### TEXT SECTION
[start]

My father sent me an article about how to dispose of hornworms. It said to concoct a soapy mixture and drown the bastards in it, but I think that's letting them off too easy. My fellow farmer friend, Trixie, used to stomp them with her boots - their guts goosh dayglo green!-but now she feeds them to her chickens.
But not me. Those fixes are too good for those thieving, chewing, tomato Terminators!Hornworms hate the sun and heat. Their gooey, boneless bodies simply won't tolerate it. So what I do when I find them - oh, and I will find them!- is first, delicately remove the leaf that they are unsuspectingly sampling, so as to lull them into a false sense of security - well, that and also on account of I'm scared to touch them - and then walk down to the edge of my acreage, whereat runs a busy thoroughfare. I then hurl them out on the sizzling, bubbling tar of the street. I can just hear them hissing futilely at me as they arc through the sky and hit the asphalt in the full blazing glory of a sunlit Sunday! But I have no compassion! Let ye who have reaped so wantonly the efforts of another now taste your bitter dessert! I can only hope the final vision of the guilty offenders is that of a giant silver scrotum hanging off of some dickhead's truck as he barrels down on the hornworm, splatting him straight to hell!!!
I don't expect all of you to understand, but you don't know what it's like to be a farmer/hunter in a recession. And in a health care crisis. At wartime. With cramps.

[end]

### SHORT PROBLEM
Sum up the text about getting rid of hornworms in two sentences. The records are separate material, unrelated to the text.

### LISTED ENTRIES
[start]

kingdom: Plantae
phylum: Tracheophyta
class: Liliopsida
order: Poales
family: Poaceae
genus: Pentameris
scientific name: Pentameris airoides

[end]
[start]

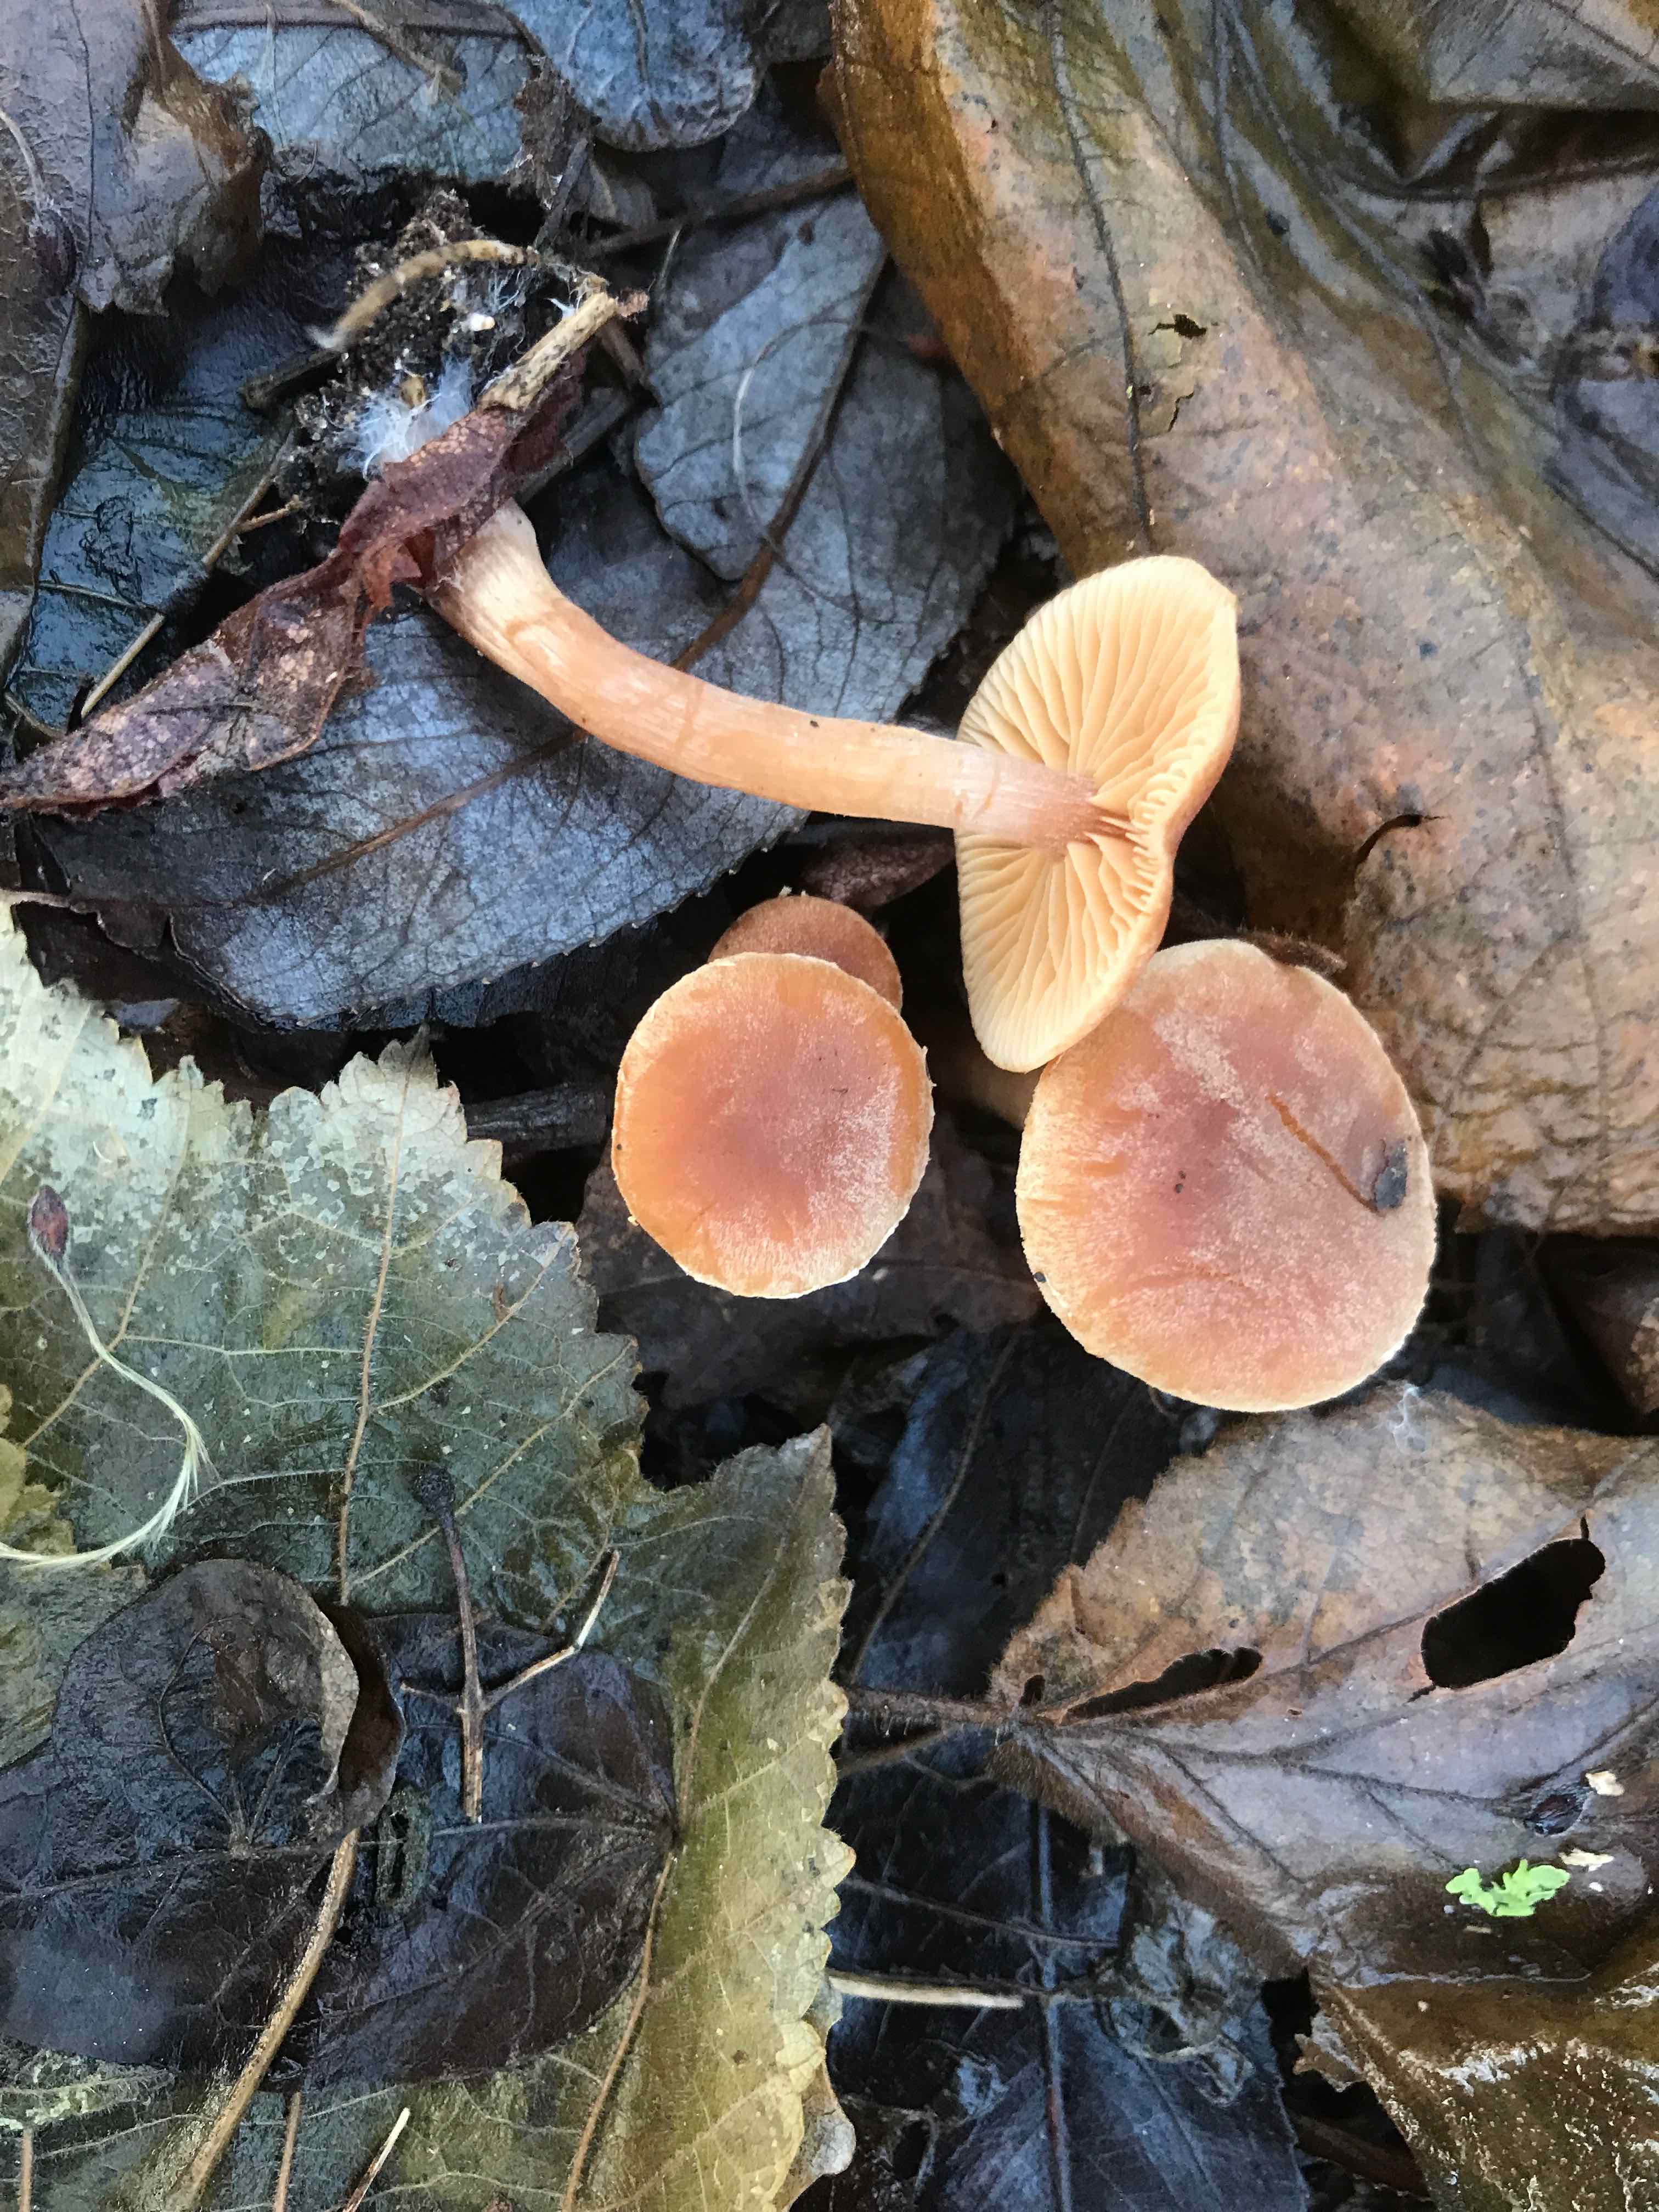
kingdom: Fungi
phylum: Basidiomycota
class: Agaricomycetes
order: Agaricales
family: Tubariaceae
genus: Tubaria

[end]

### SOLUTION BELOW
The narrator rejects drowning hornworms in a soapy mixture, as an article from the narrator's father advised, and rejects the methods of a farmer friend, Trixie, who used to stomp them and now feeds them to her chickens, as too good for them. Since hornworms can't tolerate sun and heat, the narrator removes the leaf one is eating, walks to the busy road at the edge of the acreage and hurls it onto the hot street.